> [BRONTEKST]:
○ ○ ○
Inleiding recht samenvatting H5
5.1 Onderscheid tussen verbintenissenrecht en goederenrecht
Ging het in de koopfase primair om een persoon die moet doen wat hij heeft beloofd, na de
eigendomsoverdracht ging het met name om het behoud van het object. Met dit gemaakte
onderscheid is een belangrijke tweedeling binnen het vermogensrecht te verduidelijken. Het
verbintenissenrecht en het goederenrecht. Het verbintenissenrecht is in de vorige drie hoofdstukken
behandeld.
Goederenrecht: de relatie tussen een persoon en zijn goed staat centraal. Andere mensen hebben
daarmee in juridisch opzicht te maken maar op een afgeleide wijze. Zie fig. 5.2 p. 164.
5.2 Absoluut en relatief recht
Relatief recht: recht dat uitsluitend van toepassing is op en van belang is voor bepaalde personen die
met elkaar in een rechtsrelatie staan. De verbintenissen die ontstaan uit het sluiten van een
overeenkomst zijn alleen van belang op beide partijen die de overeenkomst sluiten. Andere
personen hebben daar niets mee te maken.
Verbintenis: koppelt twee partijen in juridisch opzicht aan elkaar. Omdat verbintenissen ontstaan uit
een overeenkomst of (on)rechtmatige daad, ontstaan relatieve rechten uit het sluiten van een
overeenkomst of het begaan van een (on)rechtmatige daad.
Absoluut recht: absoluut recht is af te dwingen tegenover iedereen. Absolute rechten kunnen
tegenover iedere derde worden gehandhaafd.
○ ○ ○
(Collectie-items)
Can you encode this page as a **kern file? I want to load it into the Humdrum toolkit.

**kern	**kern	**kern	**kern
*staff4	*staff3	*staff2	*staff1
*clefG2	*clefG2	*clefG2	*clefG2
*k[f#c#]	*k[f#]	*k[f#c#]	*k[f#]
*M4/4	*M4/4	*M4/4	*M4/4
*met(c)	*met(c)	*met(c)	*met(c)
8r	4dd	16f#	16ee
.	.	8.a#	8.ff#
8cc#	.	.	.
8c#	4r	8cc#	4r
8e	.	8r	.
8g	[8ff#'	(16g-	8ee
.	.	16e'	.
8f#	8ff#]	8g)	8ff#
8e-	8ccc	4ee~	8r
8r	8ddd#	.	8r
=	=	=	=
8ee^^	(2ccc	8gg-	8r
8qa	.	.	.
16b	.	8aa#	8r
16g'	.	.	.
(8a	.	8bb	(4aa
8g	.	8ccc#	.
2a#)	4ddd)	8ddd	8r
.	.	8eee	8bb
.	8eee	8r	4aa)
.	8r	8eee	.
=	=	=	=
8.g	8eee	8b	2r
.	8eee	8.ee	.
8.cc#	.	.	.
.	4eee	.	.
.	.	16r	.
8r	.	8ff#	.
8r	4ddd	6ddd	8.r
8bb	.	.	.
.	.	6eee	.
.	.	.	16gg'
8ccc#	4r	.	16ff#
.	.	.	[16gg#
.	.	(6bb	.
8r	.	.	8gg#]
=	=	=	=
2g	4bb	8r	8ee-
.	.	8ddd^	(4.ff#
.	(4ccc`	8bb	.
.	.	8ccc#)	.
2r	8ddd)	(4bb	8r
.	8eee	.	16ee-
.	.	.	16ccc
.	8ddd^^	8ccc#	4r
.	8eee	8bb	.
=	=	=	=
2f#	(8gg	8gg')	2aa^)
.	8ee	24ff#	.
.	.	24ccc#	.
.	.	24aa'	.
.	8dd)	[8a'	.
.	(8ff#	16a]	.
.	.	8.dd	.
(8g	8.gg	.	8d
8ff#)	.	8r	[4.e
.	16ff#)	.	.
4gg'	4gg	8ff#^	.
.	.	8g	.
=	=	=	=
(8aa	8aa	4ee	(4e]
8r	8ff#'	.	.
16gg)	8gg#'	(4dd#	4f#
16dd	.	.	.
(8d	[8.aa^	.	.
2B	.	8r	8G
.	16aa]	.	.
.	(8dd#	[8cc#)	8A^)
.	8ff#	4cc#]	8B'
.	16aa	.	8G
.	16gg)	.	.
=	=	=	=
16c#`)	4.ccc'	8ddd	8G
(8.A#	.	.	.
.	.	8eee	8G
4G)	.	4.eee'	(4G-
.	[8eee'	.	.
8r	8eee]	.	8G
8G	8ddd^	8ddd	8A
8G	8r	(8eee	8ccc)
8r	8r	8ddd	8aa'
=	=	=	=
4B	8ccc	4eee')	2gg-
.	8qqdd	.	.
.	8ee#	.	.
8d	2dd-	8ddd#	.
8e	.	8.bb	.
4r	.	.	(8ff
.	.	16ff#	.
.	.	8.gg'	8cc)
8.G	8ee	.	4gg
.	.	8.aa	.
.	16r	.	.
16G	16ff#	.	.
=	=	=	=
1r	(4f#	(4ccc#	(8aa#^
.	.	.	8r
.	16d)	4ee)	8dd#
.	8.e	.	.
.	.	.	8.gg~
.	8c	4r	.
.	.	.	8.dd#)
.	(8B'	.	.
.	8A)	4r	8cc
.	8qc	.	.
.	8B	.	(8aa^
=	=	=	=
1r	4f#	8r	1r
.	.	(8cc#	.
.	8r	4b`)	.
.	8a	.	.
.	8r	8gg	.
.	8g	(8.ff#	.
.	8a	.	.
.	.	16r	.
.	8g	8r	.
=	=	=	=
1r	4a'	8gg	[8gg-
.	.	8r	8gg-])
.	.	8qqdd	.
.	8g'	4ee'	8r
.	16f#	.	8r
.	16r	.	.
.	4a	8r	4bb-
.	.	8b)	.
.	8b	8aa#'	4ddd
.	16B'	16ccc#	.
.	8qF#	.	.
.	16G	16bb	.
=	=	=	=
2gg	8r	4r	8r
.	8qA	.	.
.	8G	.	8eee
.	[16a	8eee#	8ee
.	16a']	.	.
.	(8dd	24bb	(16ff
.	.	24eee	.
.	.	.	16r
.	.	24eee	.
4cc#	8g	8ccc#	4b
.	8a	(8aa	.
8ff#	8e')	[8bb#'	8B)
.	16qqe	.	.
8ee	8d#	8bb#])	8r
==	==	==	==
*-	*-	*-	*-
○ ○ ○
> [OPDRACHT A]: Filter uit de records elke regel die de tekenreeks "kern" bevat, waarbij hoofdletters en kleine letters van belang zijn.
> [OPDRACHT B]: Geef het vervolg van de samenvatting over verbintenissenrecht en goederenrecht, te beginnen na de laatste zin die er nu staat.

> [EINDANTWOORD A]:
Can you encode this page as a **kern file? I want to load it into the Humdrum toolkit.
**kern	**kern	**kern	**kern

> [EINDANTWOORD B]:
Eigendom: een van de bekendste absolute recht is het eigendom. Er zijn er echter meer. Eerst zal het
onderscheid tussen goed, zaak en (vermogens)recht behandeld worden.
5.3 Goed, zaak en (vermogens)recht
Definitie goed: goederen (art. 3:1 BW) zijn alle zaken en vermogensrechten.
Definitie zaken: art. 3:2 BW: zaken zijn de voor menselijke beheersing vatbare stoffelijke objecten.
Het gaat dus om materiële dingen. Die we kunnen beheersen. Gas is bijvoorbeeld geen zaak want het
is niet stoffelijk. Dieren zijn geen zaken! (art. 3:2a lid 1 BW)
Onroerende zaken: zaken vallen uiteen in roerende en onroerende zaken. Onroerende zaken zijn:
- Grond;
- Nog niet gewonnen delfstoffen;
- Met de grond verenigde beplantingen;
- Gebouwen en werken die rechtstreeks of indirect duurzaam met de grond verenigd zijn.
Roerende zaken: alle zaken die niet onroerend zijn (art. 3:3 lid 2 BW).
Natrekking: Art. 5:3 BW zegt: de eigenaar van een zaak is eigenaar van al haar bestanddelen. Art.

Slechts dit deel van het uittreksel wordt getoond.